--- start of GIVEN DATA ---

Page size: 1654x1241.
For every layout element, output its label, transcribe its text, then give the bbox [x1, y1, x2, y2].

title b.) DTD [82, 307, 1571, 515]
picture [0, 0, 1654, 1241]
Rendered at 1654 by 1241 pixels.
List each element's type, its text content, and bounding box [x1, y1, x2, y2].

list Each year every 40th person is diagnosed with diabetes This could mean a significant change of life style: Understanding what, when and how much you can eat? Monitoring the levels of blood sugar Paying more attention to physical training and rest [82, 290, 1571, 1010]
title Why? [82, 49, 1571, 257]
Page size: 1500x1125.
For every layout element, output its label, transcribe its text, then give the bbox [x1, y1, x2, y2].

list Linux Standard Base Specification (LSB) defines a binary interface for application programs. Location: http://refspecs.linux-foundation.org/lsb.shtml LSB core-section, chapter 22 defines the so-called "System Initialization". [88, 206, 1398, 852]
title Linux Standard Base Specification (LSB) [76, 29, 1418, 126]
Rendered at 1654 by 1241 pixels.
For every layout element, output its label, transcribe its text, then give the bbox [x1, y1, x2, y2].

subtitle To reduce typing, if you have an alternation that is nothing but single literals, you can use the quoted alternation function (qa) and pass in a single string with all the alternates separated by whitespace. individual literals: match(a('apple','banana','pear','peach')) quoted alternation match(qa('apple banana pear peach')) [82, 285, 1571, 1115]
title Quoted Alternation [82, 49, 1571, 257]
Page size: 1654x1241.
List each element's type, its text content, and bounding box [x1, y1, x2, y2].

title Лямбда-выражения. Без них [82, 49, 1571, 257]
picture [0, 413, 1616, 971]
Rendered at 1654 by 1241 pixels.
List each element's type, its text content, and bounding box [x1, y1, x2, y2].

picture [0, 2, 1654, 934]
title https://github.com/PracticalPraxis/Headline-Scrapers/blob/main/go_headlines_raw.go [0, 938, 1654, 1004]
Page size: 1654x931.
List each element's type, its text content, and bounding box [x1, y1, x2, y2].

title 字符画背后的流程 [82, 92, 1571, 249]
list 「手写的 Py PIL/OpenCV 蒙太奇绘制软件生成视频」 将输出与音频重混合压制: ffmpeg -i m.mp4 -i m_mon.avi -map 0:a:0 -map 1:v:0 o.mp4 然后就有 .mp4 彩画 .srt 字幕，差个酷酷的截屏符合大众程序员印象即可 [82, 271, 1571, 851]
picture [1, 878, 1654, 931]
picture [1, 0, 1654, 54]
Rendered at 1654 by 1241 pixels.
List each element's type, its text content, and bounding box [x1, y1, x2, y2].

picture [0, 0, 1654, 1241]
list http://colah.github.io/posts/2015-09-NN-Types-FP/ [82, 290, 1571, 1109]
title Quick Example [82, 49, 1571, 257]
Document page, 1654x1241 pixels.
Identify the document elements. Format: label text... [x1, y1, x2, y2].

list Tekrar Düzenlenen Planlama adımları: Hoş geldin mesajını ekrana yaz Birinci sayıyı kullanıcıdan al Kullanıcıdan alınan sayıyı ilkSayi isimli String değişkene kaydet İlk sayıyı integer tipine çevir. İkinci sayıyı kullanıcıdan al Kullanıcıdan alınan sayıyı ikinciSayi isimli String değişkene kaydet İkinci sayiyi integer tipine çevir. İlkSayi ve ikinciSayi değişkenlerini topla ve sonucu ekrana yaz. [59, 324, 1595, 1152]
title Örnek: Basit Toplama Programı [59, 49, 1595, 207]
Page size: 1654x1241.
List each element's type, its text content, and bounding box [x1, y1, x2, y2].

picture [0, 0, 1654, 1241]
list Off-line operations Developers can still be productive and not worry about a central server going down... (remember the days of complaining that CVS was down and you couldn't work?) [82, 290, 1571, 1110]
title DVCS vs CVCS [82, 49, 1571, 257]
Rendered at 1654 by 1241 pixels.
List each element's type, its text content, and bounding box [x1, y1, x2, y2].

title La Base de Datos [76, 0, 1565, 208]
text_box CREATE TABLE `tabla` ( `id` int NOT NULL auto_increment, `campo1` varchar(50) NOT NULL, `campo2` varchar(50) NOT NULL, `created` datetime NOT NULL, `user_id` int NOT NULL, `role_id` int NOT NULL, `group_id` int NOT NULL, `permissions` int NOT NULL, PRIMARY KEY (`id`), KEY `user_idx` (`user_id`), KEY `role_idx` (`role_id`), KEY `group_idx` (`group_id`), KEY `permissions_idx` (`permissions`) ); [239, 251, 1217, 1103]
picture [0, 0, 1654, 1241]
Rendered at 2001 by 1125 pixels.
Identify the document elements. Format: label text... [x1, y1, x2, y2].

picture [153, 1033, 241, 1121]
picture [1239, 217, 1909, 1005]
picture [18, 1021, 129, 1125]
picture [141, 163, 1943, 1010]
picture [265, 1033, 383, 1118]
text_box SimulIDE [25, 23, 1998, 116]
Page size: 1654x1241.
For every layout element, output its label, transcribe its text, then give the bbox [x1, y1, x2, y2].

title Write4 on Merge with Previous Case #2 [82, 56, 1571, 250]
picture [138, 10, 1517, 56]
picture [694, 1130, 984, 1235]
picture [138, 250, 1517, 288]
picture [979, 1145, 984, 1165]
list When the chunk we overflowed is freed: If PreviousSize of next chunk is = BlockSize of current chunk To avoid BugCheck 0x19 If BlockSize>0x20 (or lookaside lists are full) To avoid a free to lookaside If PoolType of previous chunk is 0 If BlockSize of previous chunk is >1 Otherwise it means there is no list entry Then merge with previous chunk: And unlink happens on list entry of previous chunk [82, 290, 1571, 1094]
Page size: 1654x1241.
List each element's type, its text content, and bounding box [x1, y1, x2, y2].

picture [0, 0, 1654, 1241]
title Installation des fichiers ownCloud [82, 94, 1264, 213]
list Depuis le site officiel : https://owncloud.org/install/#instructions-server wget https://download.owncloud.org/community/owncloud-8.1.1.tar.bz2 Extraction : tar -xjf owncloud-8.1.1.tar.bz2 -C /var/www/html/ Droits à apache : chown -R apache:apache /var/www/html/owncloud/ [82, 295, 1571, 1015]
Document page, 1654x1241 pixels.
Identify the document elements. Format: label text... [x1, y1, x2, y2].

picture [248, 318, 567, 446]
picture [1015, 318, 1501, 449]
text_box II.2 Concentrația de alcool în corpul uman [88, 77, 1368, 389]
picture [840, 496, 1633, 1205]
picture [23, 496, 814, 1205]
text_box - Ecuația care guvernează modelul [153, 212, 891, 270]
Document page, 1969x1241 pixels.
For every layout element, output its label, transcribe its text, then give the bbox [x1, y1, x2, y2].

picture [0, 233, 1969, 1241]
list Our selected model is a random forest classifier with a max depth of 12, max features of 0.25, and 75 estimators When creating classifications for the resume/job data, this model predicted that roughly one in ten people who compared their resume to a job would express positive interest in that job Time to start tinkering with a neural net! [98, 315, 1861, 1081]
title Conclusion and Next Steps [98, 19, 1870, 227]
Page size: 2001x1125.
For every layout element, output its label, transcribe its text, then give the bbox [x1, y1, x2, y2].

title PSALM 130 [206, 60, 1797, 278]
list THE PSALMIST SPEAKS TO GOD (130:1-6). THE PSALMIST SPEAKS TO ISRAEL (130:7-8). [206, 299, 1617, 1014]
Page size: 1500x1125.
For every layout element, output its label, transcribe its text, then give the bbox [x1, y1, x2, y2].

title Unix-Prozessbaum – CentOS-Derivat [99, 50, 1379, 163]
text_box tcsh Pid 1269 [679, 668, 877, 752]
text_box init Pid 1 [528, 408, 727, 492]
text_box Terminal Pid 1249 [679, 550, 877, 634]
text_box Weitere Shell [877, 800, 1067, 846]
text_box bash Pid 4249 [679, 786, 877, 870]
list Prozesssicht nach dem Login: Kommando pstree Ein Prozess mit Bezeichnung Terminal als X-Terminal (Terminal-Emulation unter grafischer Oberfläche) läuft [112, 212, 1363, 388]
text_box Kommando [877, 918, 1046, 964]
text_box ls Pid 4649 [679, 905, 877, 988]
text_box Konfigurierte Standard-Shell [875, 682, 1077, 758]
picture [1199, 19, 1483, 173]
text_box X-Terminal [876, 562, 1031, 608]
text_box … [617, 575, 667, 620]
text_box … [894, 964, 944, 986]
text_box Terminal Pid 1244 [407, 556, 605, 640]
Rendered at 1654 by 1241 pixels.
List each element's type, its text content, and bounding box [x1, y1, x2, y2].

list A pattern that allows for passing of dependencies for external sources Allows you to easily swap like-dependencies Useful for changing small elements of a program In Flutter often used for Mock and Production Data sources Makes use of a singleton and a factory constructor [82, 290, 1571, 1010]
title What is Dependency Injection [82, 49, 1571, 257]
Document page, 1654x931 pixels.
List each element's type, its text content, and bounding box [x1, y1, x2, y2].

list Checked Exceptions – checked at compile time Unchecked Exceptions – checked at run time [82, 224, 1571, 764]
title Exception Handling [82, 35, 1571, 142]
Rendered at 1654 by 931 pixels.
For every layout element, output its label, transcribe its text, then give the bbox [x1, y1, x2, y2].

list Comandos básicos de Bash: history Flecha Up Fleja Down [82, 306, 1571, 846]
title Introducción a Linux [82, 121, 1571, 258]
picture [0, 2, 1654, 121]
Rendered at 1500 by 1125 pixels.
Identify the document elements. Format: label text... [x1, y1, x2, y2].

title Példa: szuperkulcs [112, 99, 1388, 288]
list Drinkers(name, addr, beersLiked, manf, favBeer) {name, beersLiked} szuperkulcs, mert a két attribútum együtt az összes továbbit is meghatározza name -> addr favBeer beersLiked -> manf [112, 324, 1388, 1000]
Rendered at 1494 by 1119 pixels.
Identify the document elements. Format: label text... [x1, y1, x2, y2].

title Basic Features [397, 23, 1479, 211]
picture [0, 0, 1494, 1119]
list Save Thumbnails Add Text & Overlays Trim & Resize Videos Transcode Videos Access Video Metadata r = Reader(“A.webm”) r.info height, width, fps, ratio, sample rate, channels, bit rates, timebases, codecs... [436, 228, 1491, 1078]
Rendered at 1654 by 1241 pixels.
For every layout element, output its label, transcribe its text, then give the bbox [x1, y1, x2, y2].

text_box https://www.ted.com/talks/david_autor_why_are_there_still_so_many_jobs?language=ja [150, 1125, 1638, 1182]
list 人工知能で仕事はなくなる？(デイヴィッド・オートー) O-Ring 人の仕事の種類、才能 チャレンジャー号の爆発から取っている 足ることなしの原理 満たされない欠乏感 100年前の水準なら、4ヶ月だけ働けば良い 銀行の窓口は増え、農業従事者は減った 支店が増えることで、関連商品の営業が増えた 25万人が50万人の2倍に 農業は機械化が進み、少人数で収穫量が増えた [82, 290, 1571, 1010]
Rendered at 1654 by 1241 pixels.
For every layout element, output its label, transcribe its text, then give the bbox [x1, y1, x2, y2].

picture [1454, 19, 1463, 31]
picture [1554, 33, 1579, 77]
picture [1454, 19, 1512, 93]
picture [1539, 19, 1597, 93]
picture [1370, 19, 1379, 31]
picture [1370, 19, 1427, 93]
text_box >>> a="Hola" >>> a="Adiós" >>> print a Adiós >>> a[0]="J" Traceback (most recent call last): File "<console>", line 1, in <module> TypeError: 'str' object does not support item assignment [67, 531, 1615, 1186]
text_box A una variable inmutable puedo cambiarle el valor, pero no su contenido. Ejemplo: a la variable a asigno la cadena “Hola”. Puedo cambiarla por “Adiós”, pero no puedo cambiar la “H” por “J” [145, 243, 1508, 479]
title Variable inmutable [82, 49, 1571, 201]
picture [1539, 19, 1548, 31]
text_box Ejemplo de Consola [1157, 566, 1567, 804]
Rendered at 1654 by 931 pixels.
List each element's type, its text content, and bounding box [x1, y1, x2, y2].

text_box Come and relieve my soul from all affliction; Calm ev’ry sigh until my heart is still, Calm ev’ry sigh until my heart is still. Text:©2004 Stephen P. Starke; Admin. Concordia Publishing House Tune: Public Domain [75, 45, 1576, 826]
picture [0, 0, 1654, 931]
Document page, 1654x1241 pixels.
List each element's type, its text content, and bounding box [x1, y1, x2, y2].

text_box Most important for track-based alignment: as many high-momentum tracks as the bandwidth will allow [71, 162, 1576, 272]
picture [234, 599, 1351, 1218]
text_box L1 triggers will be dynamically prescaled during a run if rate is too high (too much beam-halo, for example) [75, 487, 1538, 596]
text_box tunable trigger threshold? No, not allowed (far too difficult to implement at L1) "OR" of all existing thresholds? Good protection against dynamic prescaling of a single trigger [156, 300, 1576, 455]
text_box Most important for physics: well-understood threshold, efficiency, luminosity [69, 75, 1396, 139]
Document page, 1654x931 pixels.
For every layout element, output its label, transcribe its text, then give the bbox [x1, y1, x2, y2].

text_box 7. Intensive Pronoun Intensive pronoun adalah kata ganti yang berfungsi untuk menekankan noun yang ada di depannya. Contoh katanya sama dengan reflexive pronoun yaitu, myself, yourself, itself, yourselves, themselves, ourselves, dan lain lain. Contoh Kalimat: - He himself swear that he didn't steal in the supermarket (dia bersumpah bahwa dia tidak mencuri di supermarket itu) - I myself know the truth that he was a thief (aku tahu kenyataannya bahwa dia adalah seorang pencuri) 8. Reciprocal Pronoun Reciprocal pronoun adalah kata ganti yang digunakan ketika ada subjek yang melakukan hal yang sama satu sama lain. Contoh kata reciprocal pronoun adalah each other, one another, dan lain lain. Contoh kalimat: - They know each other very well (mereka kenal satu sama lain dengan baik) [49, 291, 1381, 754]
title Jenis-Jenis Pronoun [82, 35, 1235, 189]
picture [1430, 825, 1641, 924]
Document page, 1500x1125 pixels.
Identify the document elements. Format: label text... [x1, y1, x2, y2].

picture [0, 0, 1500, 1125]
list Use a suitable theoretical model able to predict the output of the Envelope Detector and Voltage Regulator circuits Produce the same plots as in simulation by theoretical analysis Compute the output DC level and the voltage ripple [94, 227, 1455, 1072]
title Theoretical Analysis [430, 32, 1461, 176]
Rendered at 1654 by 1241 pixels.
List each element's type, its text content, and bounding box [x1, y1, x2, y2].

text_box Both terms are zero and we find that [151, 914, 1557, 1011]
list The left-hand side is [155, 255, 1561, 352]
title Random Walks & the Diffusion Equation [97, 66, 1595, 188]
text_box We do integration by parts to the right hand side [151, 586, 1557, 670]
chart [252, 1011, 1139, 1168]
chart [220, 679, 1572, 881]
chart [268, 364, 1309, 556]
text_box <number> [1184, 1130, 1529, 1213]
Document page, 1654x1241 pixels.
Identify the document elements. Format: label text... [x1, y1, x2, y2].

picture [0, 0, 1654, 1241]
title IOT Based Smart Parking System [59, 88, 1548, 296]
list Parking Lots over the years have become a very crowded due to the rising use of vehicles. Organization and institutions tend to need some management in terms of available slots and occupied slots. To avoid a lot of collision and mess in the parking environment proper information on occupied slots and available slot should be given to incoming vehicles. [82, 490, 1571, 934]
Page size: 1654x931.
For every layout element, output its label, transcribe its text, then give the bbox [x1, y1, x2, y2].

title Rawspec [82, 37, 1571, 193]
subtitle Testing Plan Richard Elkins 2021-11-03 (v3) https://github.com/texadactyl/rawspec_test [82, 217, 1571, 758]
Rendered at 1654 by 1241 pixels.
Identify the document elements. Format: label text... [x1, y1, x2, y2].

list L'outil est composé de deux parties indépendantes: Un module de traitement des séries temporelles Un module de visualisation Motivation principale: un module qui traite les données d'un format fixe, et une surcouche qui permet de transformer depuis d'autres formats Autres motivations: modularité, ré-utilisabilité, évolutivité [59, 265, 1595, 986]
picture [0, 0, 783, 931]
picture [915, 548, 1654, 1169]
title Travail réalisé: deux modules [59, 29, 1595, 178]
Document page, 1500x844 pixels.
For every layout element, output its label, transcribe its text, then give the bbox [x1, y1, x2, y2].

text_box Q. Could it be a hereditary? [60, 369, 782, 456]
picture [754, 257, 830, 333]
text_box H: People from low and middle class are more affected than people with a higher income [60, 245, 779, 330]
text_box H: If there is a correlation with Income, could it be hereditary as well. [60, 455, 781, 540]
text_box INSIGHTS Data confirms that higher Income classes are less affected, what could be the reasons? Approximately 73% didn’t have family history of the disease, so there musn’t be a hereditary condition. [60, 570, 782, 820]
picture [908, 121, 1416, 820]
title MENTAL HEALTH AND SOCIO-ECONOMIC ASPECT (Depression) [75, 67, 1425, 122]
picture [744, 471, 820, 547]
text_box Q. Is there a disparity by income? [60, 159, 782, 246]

--- end of GIVEN DATA ---

BRIEF:
Retype the lines unchanged, beginning at the line that contains "Rendered at 1494 by 1119 pixels." and stopping after the line that contains "list Save Thumbnails".

SOLUTION:
Rendered at 1494 by 1119 pixels.
Identify the document elements. Format: label text... [x1, y1, x2, y2].

title Basic Features [397, 23, 1479, 211]
picture [0, 0, 1494, 1119]
list Save Thumbnails Add Text & Overlays Trim & Resize Videos Transcode Videos Access Video Metadata r = Reader(“A.webm”) r.info height, width, fps, ratio, sample rate, channels, bit rates, timebases, codecs... [436, 228, 1491, 1078]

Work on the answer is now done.